Quels sont les effets d’une mauvaise gouvernance du secteur minier au niveau des communautés? Les communautés sont-elles consciente du rôle que la mauvaise gouvernance du secteur peut jouer dans leur vie?
La RDC est un cas typique des effets induits de la mauvaise gouvernance des ressources naturelles sur les communautés locales. La production minière de la RDC, estimée à environ 1 million de tonnes de cuivre cathode en 2013, a atteint un record sans précédent dans l’histoire du pays. Parallèlement à ce record, l’absence de développement économique et social autour des zones d’extraction est criante. Non seulement le record de la production va concurremment avec le record des impacts négatifs sur l’environnement immédiat, l’extension des activités minières engendre les expropriations des terres, la source principale des revenus de la quasi-totalité des communautés, entrainant de ce fait la perte des revenus et de logement pour les victimes.

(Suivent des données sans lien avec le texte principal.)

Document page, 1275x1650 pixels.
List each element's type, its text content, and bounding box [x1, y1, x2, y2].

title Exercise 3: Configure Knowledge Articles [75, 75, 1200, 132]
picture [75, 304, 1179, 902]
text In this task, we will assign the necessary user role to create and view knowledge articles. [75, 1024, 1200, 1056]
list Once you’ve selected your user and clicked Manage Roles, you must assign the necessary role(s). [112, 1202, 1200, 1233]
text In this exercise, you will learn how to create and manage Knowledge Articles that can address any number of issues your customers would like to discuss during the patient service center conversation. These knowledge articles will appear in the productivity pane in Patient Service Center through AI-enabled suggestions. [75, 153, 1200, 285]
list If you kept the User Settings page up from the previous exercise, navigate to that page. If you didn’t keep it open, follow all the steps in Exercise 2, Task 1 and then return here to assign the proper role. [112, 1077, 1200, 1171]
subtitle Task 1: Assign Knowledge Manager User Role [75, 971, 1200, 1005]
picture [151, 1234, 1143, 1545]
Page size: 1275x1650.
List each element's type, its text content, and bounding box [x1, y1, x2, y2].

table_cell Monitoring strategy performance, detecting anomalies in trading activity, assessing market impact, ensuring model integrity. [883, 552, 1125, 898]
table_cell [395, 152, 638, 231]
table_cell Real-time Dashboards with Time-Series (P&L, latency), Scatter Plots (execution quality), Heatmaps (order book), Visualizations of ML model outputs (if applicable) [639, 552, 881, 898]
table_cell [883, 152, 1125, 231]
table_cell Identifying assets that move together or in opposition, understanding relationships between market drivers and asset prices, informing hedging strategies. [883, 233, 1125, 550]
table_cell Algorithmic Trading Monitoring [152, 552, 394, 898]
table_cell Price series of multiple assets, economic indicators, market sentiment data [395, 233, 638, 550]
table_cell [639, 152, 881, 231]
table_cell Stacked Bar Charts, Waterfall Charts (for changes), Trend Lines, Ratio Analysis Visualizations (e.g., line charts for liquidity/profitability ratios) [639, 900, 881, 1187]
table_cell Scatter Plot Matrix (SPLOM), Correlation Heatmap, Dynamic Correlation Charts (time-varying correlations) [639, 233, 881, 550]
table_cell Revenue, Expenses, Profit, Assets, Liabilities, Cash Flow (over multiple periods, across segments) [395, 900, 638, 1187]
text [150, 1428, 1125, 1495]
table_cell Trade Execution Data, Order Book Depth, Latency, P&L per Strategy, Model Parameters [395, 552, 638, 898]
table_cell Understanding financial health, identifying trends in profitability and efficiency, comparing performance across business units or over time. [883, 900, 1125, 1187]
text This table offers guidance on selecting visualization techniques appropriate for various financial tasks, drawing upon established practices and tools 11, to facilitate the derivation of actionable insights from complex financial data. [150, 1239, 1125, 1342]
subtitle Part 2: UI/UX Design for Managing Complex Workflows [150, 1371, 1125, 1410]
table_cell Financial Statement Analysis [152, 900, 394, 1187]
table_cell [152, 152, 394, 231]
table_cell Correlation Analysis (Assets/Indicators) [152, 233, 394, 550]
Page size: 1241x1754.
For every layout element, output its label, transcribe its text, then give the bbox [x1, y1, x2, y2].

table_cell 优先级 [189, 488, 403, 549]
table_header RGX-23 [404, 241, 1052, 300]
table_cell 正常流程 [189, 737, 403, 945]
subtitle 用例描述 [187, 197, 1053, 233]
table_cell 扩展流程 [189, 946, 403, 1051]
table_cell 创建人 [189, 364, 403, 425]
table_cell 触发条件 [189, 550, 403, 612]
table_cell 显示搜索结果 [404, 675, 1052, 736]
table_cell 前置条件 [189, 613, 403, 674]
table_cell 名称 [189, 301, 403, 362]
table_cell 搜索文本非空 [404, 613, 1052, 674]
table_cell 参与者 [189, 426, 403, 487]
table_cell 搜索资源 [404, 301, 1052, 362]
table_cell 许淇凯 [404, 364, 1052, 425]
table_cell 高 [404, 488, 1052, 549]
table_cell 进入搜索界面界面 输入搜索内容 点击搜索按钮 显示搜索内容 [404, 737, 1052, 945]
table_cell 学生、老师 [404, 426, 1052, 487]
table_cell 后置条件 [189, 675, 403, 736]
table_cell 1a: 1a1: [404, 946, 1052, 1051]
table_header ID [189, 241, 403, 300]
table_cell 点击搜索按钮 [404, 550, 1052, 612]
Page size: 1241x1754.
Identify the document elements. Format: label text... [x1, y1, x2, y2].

Heureusement pour les entreprises étrangères, et probablement pour l’élite politique, et malheureusement pour les communautés, l’interprétation abusive du principe, « le sol et le sous-sol appartiennent à l’Etat » semble renforcer la perception selon laquelle les communautés n’ont aucun rôle à jouer dans la gestion des ressources naturelle; au point que la plupart des communautés ne semblent aucunement être conscientes du rôle que la mauvaise gouvernance peut jouer dans leur cadre de vie.
C’est d’ailleurs toute la pertinence des approches et des politiques centrées la sensibilisation des communautés et de renforcement de capacités des organisations communautaires afin de promouvoir la participation effective des communautés dans la gestion des ressources naturelles.